One source of frustration for the former guerrillas in Chimaltenango is a plan to build 100 houses for them and their families. The land has been purchased with the assistance of European countries and the United Nations, and the new owners plan to provide the unskilled labor themselves. But the project has become mired in bureaucratic and financial delays.

Other residents of Chimaltenango are sometimes suspicious of the former guerrillas, said Juan Carlos Monge, a Costa Rican who heads the local U.N. office. "They ask, 'What are they going to live on?' 'Where will they get water?' 'What if the electricity goes out?' 'What will they plant?' "

Under the final peace accords signed in December 1996, local committees have been formed throughout Guatemala to ease the transition of former guerrillas and army veterans. While the former receive help from international agencies and other countries, there seems to be little assistance for soldiers who are leaving the military. The number of troops is being reduced by attrition, with soldiers leaving the service when their enlistments are up, former defense minister Gen. Julio Balconi said.

The United Nations, the United States and Western European nations have provided vocational training for more than 2,000 members of a military police force that also was disbanded under the peace accords.

The former rebels' official goal now is to win power through democratic means. The guerrilla coalition that negotiated the peace accords, the Guatemalan National Revolutionary Unity, is forming a political party that will participate in next year's presidential election.

Arenas, who in her guerrilla days conducted indoctrination sessions for the rebels and propaganda rallies in highland villages, seems content for now as the owner of a diner. The cooking is done by an older woman who wears traditional Indian attire. Arenas addresses her respectfully as companera, which means "friend" or "comrade."

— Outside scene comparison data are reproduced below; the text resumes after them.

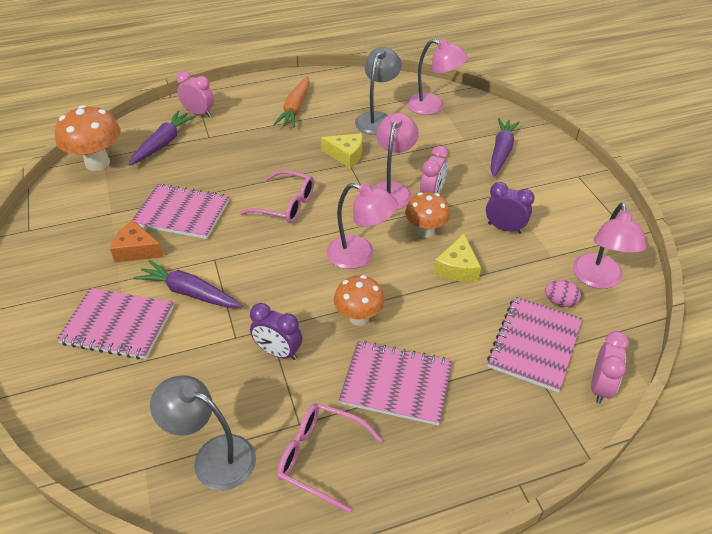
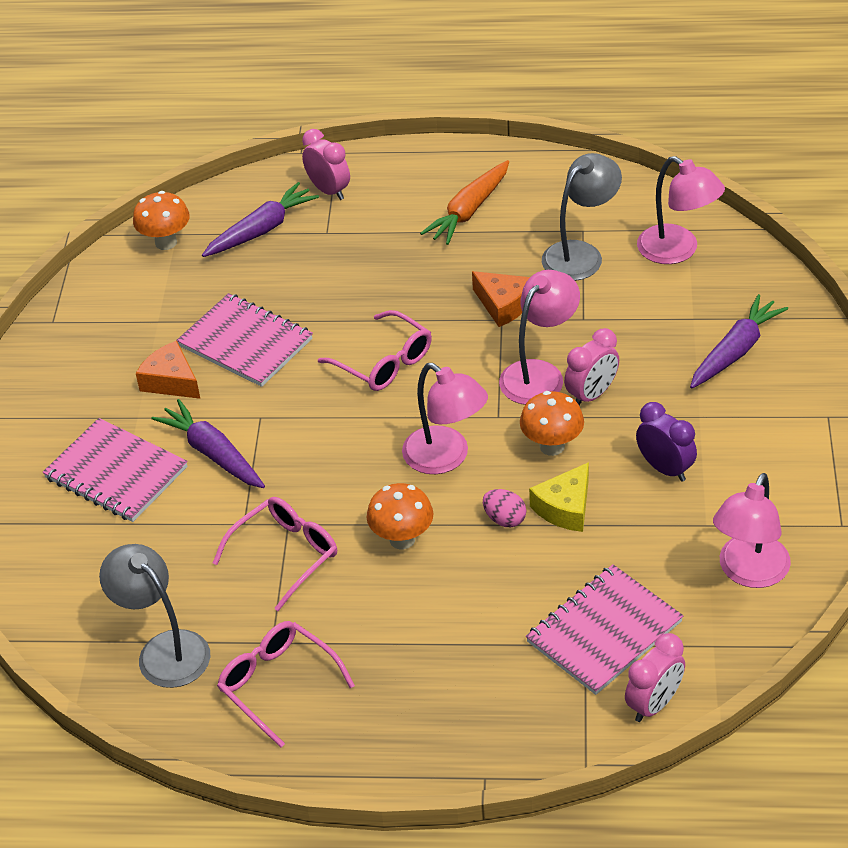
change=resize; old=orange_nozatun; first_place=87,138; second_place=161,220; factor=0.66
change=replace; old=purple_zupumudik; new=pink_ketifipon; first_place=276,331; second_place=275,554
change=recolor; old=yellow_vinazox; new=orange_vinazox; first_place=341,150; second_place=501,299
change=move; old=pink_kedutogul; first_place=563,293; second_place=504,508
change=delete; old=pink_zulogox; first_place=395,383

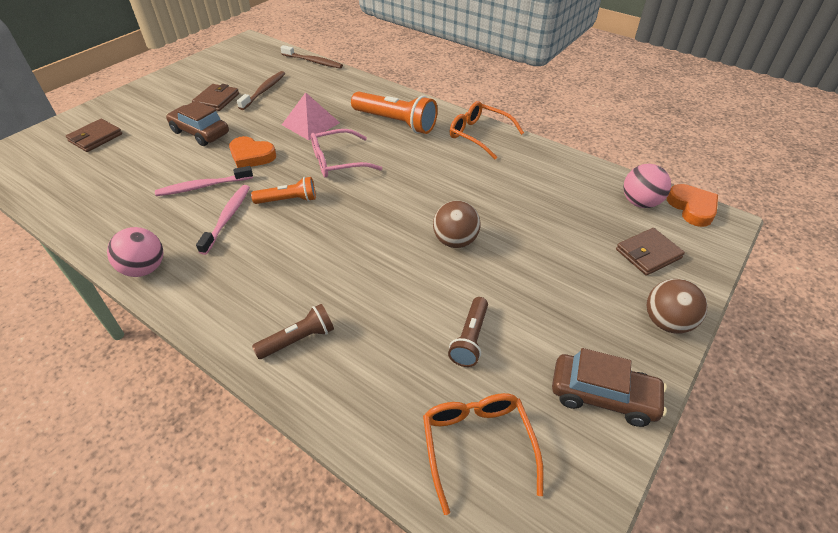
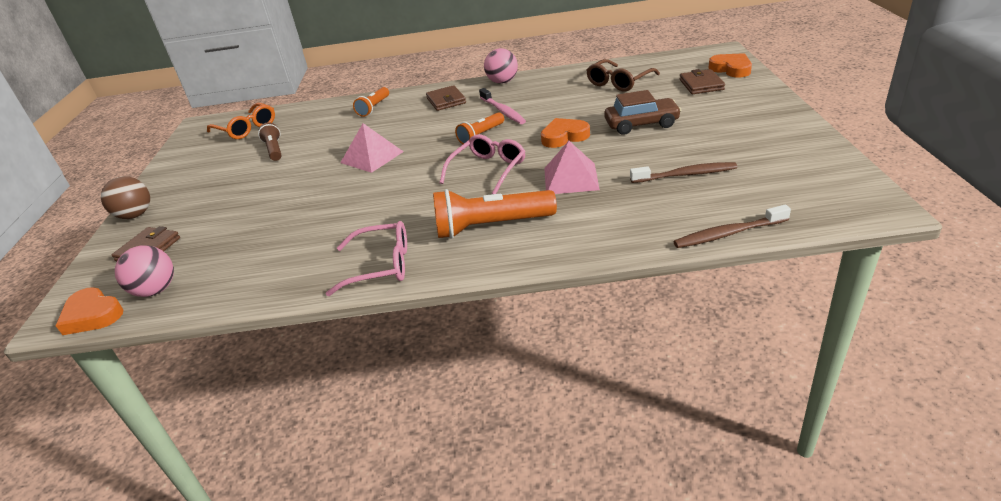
change=recolor; old=orange_ketifipon; new=pink_ketifipon; first_place=487,130; second_place=366,258
change=insert; new=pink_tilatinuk; second_place=372,148
change=recolor; old=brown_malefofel; new=orange_malefofel; first_place=293,331; second_place=371,102
change=move; old=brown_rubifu; first_place=215,97; second_place=446,98
change=insert; new=brown_ketifipon; second_place=623,75
change=rotate; old=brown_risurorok; first_place=261,90; second_place=683,172; degrees=-75
change=insert; new=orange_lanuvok; second_place=730,65
change=delete; old=pink_risurorok; first_place=204,181
change=delete; old=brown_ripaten; first_place=456,224
change=delete; old=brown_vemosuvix; first_place=609,387

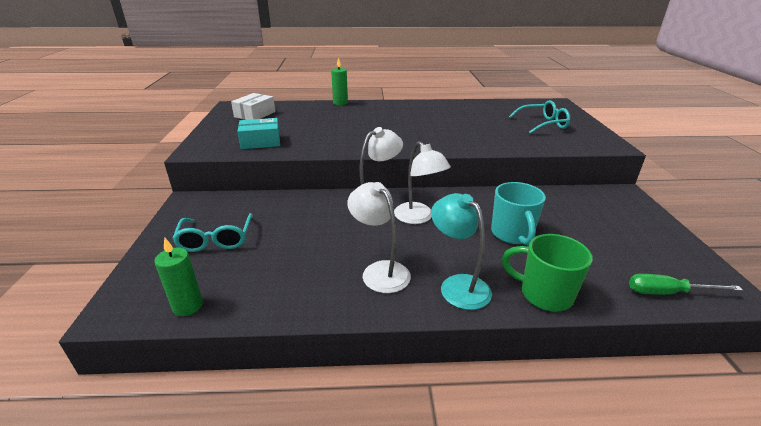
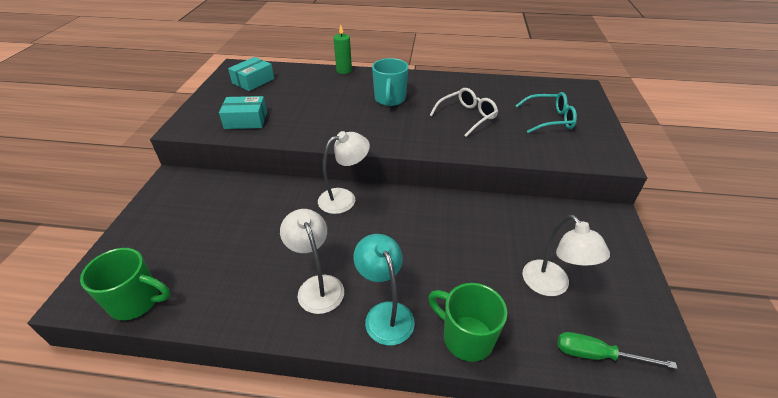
change=replace; old=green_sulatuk; new=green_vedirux; first_place=178,277; second_place=125,284
change=recolor; old=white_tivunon; new=turquoise_tivunon; first_place=253,106; second_place=251,74
change=move; old=turquoise_vedirux; first_place=518,213; second_place=390,82
change=insert; new=white_ketifipon; second_place=464,112
change=move; old=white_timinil; first_place=422,182; second_place=566,255
change=delete; old=turquoise_ketifipon; first_place=212,232

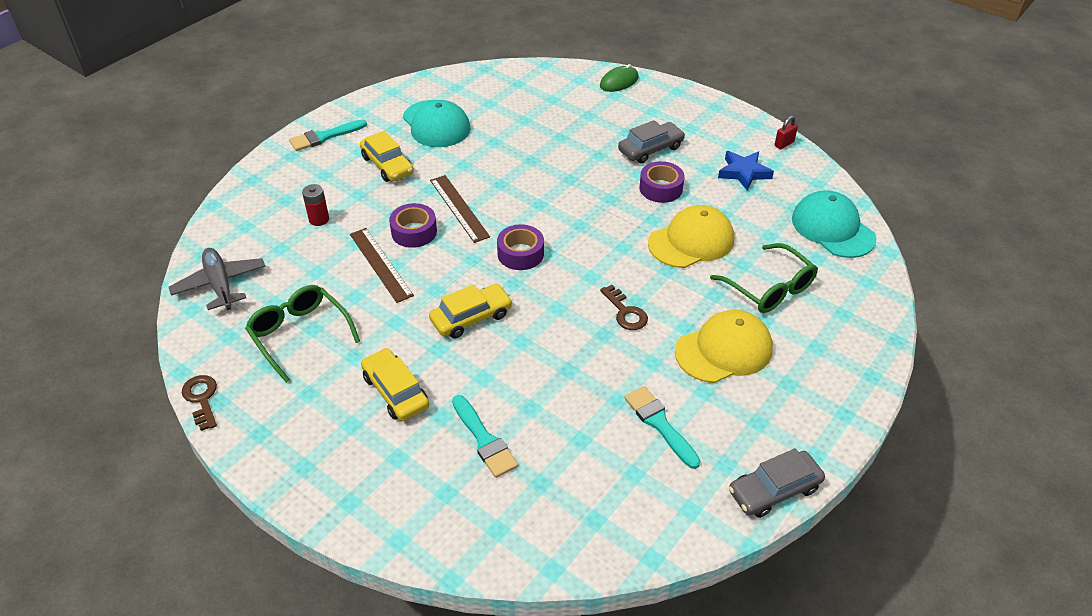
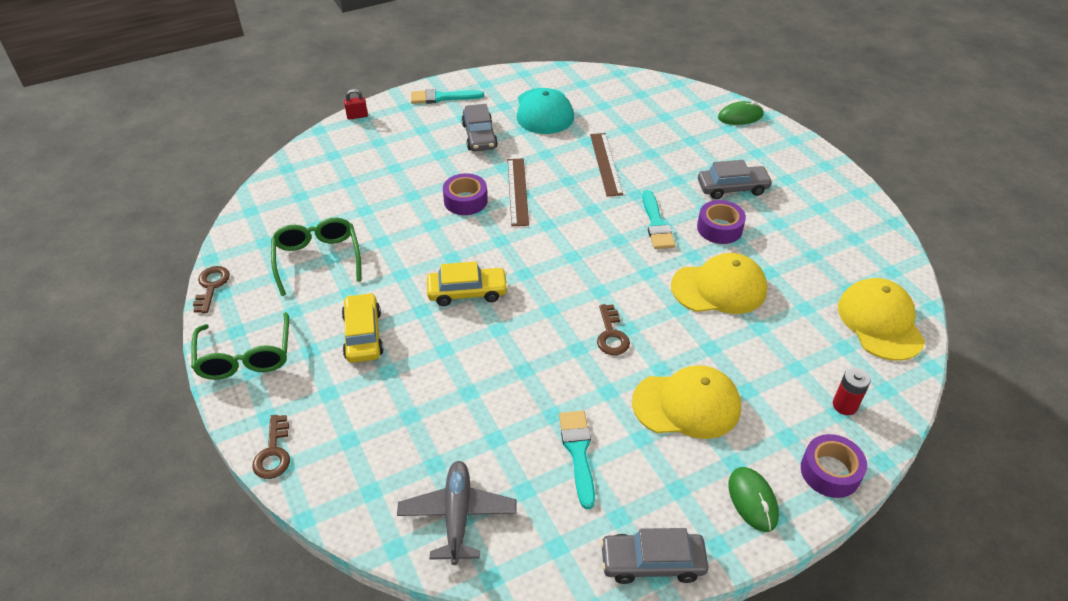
change=move; old=green_ketifipon; first_place=764,278; second_place=240,346
change=insert; new=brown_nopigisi; second_place=271,447
change=move; old=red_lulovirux; first_place=786,132; second_place=356,104
change=move; old=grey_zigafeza; first_place=217,279; second_place=457,513
change=recolor; old=yellow_vemosuvix; new=grey_vemosuvix; first_place=387,156; second_place=479,127
change=move; old=brown_zadalukul; first_place=382,265; second_place=606,165
change=move; old=turquoise_parole; first_place=485,436; second_place=658,219
change=insert; new=green_biboman; second_place=754,499
change=move; old=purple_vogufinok; first_place=520,247; second_place=834,466
change=move; old=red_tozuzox; first_place=315,205; second_place=852,391
change=recolor; old=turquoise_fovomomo; new=yellow_fovomomo; first_place=834,224; second_place=881,319
change=delete; old=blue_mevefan; first_place=746,171

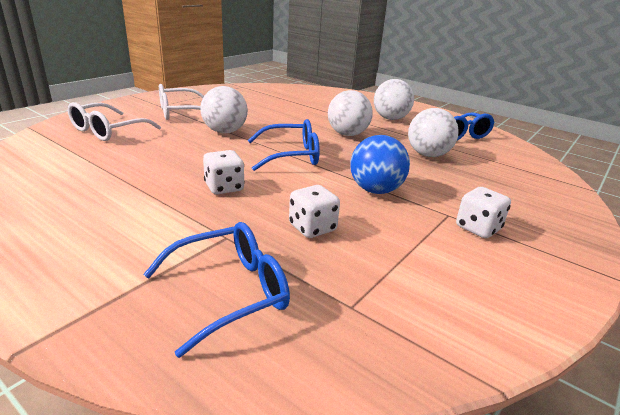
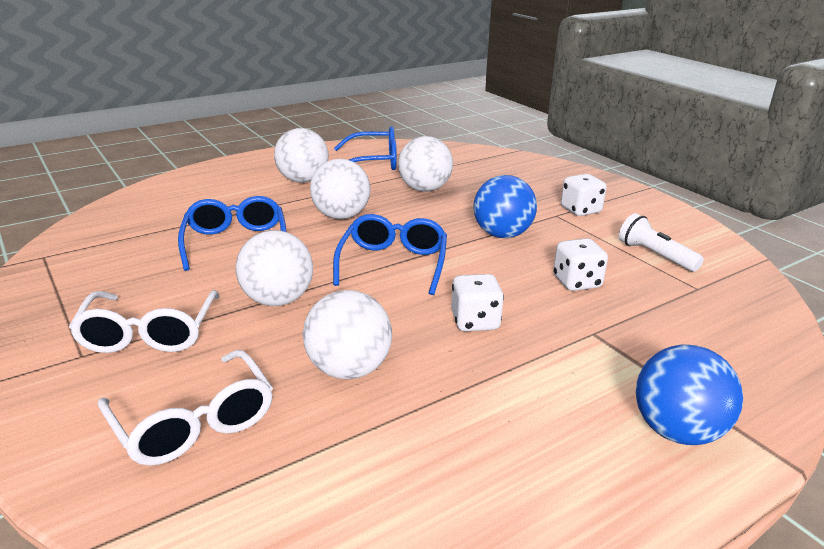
change=move; old=blue_ketifipon; first_place=216,290; second_place=232,233
change=insert; new=white_ripaten; second_place=347,334
change=insert; new=white_malefofel; second_place=661,242
change=insert; new=blue_ripaten; second_place=689,395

Although she earned a teaching certificate in secondary school, she does not want to become a schoolteacher, Arenas said, because then she would not be free to express her political views in the classroom. "There is no freedom of expression" now in the schools, she said.

Instead, she plans to offer her services to the former guerrillas' new political party.

 Sylvia Arenas and Flavio Ruiz are former guerrillas who now run a small diner in Chimaltenango, Guatemala.